# Required action:
Duplicate the passage about AFSCME word for word, from "In their recent" up to and including "anti-democratic, pro-capitalist organizations.".

This is all very well, but what was AFSCME—the largest union of public employees in the US with more than a million members and nearly $300 million in assets—doing while the rich were looting the economy, including the cultural sphere, and creating a demi-paradise for themselves at the expense of the working class, including AFSCME members?
In their recent study, the CWU, no doubt composed of individuals with pseudo-left politics, puts forward an argument for workers to join AFSCME. It headlines this section of the report, “The Importance of Cultural Workers Having a Collective Voice.” As though members of the AFL-CIO and other union federations had the slightest say in the operations or decisions of these profoundly anti-democratic, pro-capitalist organizations.

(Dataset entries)
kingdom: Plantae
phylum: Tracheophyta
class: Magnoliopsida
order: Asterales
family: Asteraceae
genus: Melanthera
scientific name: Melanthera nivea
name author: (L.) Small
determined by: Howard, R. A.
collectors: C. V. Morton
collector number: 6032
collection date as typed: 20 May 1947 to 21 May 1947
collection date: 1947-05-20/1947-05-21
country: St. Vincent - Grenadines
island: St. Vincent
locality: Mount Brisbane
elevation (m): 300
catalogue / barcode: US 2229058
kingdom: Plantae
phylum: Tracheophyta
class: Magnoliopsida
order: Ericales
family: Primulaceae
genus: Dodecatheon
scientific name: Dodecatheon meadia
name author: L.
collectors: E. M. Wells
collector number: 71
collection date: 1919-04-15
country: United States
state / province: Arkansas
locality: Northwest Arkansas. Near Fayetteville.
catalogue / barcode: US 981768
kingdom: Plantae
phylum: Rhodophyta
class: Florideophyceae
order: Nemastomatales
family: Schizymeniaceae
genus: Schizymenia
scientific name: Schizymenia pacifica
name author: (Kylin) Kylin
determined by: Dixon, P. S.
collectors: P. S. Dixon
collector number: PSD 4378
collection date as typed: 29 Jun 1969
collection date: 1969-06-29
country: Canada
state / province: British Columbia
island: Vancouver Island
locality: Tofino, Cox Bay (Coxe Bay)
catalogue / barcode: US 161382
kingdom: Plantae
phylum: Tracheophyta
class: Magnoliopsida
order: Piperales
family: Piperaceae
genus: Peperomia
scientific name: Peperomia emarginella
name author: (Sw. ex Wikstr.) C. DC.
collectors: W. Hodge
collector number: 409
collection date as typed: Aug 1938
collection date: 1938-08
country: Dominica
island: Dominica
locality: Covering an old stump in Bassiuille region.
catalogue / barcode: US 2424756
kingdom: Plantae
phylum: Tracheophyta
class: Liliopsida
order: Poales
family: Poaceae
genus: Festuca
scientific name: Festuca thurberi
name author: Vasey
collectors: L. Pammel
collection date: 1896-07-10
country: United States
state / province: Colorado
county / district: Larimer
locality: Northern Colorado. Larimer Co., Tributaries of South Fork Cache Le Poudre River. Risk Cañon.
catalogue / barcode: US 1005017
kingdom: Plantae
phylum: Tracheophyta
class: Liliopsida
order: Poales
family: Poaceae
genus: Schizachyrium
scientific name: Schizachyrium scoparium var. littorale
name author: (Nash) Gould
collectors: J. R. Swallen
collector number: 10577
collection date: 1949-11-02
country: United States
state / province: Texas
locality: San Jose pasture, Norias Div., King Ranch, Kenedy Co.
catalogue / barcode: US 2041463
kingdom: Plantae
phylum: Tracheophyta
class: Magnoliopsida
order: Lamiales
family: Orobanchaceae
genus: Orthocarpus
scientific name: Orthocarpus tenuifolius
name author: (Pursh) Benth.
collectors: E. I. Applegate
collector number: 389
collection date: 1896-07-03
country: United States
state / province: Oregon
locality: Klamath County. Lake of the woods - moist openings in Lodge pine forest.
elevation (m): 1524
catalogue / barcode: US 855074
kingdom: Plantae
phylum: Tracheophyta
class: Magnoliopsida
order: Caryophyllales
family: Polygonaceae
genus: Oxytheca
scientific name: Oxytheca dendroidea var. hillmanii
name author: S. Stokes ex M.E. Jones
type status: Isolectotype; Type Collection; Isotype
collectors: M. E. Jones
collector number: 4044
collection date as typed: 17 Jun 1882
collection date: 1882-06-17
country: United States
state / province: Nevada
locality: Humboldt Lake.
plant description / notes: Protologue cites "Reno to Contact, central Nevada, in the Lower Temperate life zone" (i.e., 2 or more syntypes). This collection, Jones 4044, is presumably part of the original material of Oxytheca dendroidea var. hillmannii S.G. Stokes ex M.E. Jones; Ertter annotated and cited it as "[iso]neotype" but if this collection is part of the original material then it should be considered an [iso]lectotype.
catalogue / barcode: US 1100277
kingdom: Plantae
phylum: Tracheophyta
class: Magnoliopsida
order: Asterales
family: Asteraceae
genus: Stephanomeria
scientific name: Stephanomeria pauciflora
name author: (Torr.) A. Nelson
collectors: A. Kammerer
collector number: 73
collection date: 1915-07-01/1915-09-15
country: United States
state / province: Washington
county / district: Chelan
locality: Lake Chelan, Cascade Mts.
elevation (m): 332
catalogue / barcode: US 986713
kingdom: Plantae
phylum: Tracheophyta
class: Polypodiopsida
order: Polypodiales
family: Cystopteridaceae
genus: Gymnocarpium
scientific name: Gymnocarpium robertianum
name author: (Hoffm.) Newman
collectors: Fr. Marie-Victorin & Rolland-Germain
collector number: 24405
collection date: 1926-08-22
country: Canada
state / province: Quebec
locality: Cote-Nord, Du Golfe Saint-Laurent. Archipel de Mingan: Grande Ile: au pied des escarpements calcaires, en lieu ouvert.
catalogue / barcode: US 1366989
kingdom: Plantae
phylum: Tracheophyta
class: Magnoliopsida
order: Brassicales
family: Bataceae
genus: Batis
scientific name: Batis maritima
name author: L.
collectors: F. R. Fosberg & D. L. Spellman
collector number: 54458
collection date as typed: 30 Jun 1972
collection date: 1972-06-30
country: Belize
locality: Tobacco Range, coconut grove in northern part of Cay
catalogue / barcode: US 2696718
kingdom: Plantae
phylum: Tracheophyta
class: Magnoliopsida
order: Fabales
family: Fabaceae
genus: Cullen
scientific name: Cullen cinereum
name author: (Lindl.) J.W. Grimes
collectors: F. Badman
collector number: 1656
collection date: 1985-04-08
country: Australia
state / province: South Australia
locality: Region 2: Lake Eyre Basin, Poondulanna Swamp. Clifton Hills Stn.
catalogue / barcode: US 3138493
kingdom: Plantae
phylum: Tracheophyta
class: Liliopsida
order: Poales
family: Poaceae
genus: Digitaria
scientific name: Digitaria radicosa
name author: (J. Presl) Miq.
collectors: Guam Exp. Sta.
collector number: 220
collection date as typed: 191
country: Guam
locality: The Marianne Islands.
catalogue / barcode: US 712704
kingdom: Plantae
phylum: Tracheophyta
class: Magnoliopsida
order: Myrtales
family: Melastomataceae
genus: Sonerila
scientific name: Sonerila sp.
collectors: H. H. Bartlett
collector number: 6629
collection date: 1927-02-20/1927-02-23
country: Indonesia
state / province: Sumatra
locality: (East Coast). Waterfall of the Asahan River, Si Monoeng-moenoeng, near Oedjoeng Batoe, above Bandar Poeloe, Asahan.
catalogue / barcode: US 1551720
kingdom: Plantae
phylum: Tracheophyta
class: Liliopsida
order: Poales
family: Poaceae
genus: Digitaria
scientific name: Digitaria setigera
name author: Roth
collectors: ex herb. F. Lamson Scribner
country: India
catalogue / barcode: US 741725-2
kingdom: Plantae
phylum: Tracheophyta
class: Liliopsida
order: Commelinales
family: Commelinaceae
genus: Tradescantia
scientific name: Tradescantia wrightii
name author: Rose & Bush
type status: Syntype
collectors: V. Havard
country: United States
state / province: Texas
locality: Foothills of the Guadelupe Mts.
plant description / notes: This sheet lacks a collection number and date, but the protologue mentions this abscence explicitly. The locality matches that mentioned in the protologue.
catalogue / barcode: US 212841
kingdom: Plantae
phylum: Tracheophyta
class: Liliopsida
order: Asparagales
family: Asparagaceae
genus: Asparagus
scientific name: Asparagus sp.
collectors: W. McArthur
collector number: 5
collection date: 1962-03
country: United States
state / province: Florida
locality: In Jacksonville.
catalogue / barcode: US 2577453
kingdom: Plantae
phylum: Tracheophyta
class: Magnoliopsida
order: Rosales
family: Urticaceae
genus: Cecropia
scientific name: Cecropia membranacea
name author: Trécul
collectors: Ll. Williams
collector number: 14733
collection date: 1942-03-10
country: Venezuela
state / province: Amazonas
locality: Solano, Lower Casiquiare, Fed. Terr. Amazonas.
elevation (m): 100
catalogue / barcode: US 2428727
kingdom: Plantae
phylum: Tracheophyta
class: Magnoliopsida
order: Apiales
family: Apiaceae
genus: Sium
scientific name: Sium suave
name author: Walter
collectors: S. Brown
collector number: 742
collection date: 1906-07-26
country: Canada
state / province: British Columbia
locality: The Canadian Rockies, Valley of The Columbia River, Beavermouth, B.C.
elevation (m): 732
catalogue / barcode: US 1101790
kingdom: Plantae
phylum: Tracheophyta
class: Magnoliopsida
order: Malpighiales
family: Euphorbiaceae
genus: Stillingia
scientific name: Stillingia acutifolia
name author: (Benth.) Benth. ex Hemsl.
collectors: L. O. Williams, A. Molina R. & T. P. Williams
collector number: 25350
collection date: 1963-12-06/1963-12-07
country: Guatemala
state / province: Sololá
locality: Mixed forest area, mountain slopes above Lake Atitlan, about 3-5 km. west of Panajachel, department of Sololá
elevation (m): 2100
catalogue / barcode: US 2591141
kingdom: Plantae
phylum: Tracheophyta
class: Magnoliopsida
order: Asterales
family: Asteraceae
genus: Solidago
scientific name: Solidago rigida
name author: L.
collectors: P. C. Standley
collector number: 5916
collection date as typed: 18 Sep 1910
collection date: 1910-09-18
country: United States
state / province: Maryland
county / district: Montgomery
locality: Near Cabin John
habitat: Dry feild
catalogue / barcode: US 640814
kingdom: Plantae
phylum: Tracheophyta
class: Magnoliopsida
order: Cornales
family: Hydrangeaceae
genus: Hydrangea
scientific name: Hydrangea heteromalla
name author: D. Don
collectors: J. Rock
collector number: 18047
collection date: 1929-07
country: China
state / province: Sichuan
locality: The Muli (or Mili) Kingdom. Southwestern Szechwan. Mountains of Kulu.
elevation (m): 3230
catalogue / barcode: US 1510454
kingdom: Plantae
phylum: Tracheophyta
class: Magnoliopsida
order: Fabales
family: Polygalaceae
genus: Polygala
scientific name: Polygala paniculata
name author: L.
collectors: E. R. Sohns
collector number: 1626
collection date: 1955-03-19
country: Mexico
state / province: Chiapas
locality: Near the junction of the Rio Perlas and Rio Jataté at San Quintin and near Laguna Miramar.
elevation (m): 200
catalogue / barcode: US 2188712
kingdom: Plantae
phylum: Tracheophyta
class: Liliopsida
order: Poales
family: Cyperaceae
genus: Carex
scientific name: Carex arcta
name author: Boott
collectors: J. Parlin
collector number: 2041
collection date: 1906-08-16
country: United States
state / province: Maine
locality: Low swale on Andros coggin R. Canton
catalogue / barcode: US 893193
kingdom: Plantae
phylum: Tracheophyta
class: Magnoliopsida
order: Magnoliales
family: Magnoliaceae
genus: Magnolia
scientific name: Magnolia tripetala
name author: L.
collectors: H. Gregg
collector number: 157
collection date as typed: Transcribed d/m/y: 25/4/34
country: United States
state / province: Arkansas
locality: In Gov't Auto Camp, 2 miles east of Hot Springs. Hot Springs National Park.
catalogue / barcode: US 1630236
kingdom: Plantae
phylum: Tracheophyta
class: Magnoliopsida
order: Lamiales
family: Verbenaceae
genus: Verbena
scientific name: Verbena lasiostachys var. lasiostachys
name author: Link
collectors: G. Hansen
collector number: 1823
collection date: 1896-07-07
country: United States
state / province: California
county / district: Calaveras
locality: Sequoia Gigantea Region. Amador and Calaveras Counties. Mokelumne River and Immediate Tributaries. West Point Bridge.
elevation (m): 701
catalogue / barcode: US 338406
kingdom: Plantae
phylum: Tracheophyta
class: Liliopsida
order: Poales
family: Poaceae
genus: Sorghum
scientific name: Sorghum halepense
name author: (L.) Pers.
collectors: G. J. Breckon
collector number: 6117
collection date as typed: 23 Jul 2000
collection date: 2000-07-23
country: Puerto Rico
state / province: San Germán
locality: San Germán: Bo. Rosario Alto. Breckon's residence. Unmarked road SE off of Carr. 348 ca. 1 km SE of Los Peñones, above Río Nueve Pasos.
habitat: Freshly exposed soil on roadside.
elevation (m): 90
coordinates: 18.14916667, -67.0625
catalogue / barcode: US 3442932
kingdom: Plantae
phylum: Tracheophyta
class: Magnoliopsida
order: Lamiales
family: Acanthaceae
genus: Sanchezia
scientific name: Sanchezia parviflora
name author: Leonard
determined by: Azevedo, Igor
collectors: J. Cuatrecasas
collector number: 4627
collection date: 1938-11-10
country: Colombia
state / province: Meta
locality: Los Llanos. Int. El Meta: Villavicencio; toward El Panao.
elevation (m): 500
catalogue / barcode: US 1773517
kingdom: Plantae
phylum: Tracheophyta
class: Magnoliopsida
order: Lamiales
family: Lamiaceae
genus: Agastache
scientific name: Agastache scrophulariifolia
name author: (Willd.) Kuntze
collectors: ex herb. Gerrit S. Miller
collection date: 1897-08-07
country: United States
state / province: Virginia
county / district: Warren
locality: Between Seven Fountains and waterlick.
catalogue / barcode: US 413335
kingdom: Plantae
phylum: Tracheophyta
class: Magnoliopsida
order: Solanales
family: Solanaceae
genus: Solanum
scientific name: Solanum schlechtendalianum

# Output for this exercise:
In their recent study, the CWU, no doubt composed of individuals with pseudo-left politics, puts forward an argument for workers to join AFSCME. It headlines this section of the report, “The Importance of Cultural Workers Having a Collective Voice.” As though members of the AFL-CIO and other union federations had the slightest say in the operations or decisions of these profoundly anti-democratic, pro-capitalist organizations.